На стройку аэродрома посылали ежедневно с пяти часов утра до девяти часов вечера. До пятидесятилетнего возраста мобилизовали и женщин. Таким образом, большинство, у кого не было старух, довольствовались лишь одним хлебом. Дети бросались на произвол судьбы.
Аэродром в степи
Под аэродром равняли площадь на сухом месте в степи, вдали от реки. Жажда томила людей. Воду не подвозили. И только после посещения председателем Райисполкома прикомандировали какого-то деда на кривой емкой кляче с дырявой бочкой.
Или дед ленился, или вода вытекала из дырявой бочки, но воды не хватало в течение дня. Тогда хитрый дед нашел какой-то ставок поблизости, с мутной водой для скота, и стал быстро подвозить жижу. Начались болезни. Наконец, догадались, где дед берет воду, и перестали ее пить.

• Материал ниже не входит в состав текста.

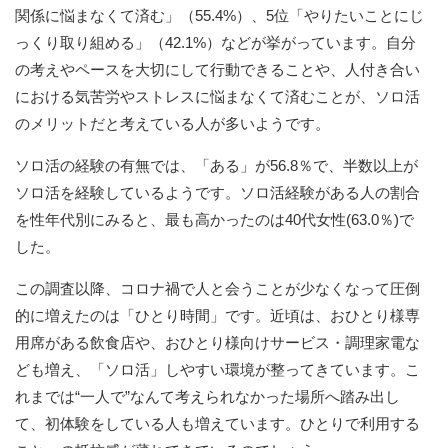
関係に悩まなくて済む」（55.4%）、5位「やりたいことにじ
っくり取り組める」（42.1%）などが挙がっています。自分
の考えやペースを大切にして行動できることや、人付き合い
における気苦労やストレスに悩まなくて済むことが、ソロ活
のメリットだと考えている人が多いようです。
ソロ活の経験の有無では、「ある」が56.8％で、半数以上が
ソロ活を経験しているようです。ソロ活経験がある人の割合
を性年代別にみると、最も高かったのは40代女性(63.0％)で
した。
この調査以降、コロナ禍で人と会うことが少なくなって圧倒
的に増えたのは「ひとり時間」です。近頃は、おひとり様専
用席がある飲食店や、おひとり様向けサービス・調理家電な
ども増え、「ソロ活」しやすい環境が整ってきています。こ
れまでは“一人で”なんて考えられなかった場所へ踏み出し
て、初体験をしている人も増えています。ひとりで利用する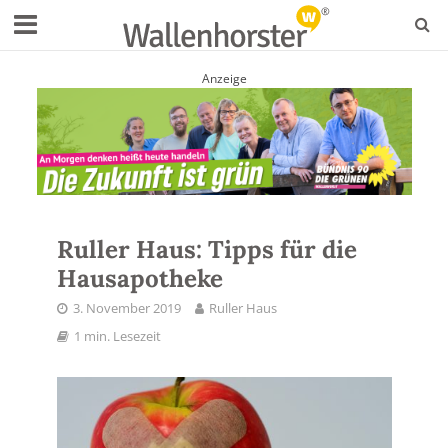
Anzeige
Ruller Haus: Tipps für die
Hausapotheke
3. November 2019
Ruller Haus
1 min. Lesezeit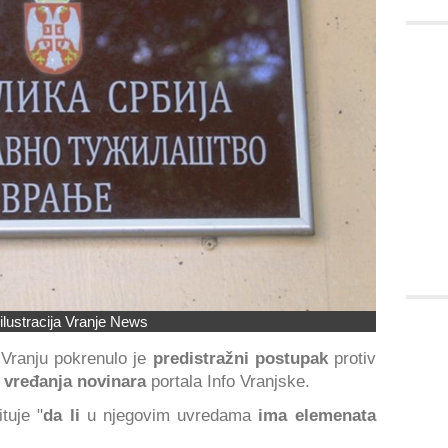
ilustracija Vranje News
 Vranju pokrenulo je
predistražni postupak
protiv
g
vređanja novinara
portala Info Vranjske.
tuje "
da li
u njegovim uvredama
ima elemenata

Кто-то распорядился сжечь траву на участке, занятом аэродромом. Это легкое занятие понравилось всем, и поверхность будущего аэродрома выжгли начисто. Это черное пятно сверху хорошо было видно, и германские летчики впоследствии отлично этим воспользовались, аэродром был уничтожен и обращен в развалины, вместе с аппаратами, в течение десяти минут. Но люди провозились над ним более четырех месяцев.
Аэродром находился в семи километрах от поселка, и это расстояние люди проделывали в обе стороны пешком.
К концу постройки аэродрома додумались дать, наконец, для женщин, имеющих детей до пятилетнего возраста, старый грузовик. Но он от перегрузки однажды перевернулся. Убитых не было, но помятые были. Да и вообще женщины неохотно пользовались этим грузовиком, так как взобраться на него было почти невозможно женщине с лопатой или киркой в руках. Некоторые мужчины пытались было помогать женщинам, а там уже женщина должна была сама или задирать ноги выше головы, чтобы перелезть через высокий борт кузова, или лететь вниз головой на дно его. И в том и в другом случае стыд у большинства брал верх над материнским чувством. Они отказывались от такого способа передвижения и шли домой пешком.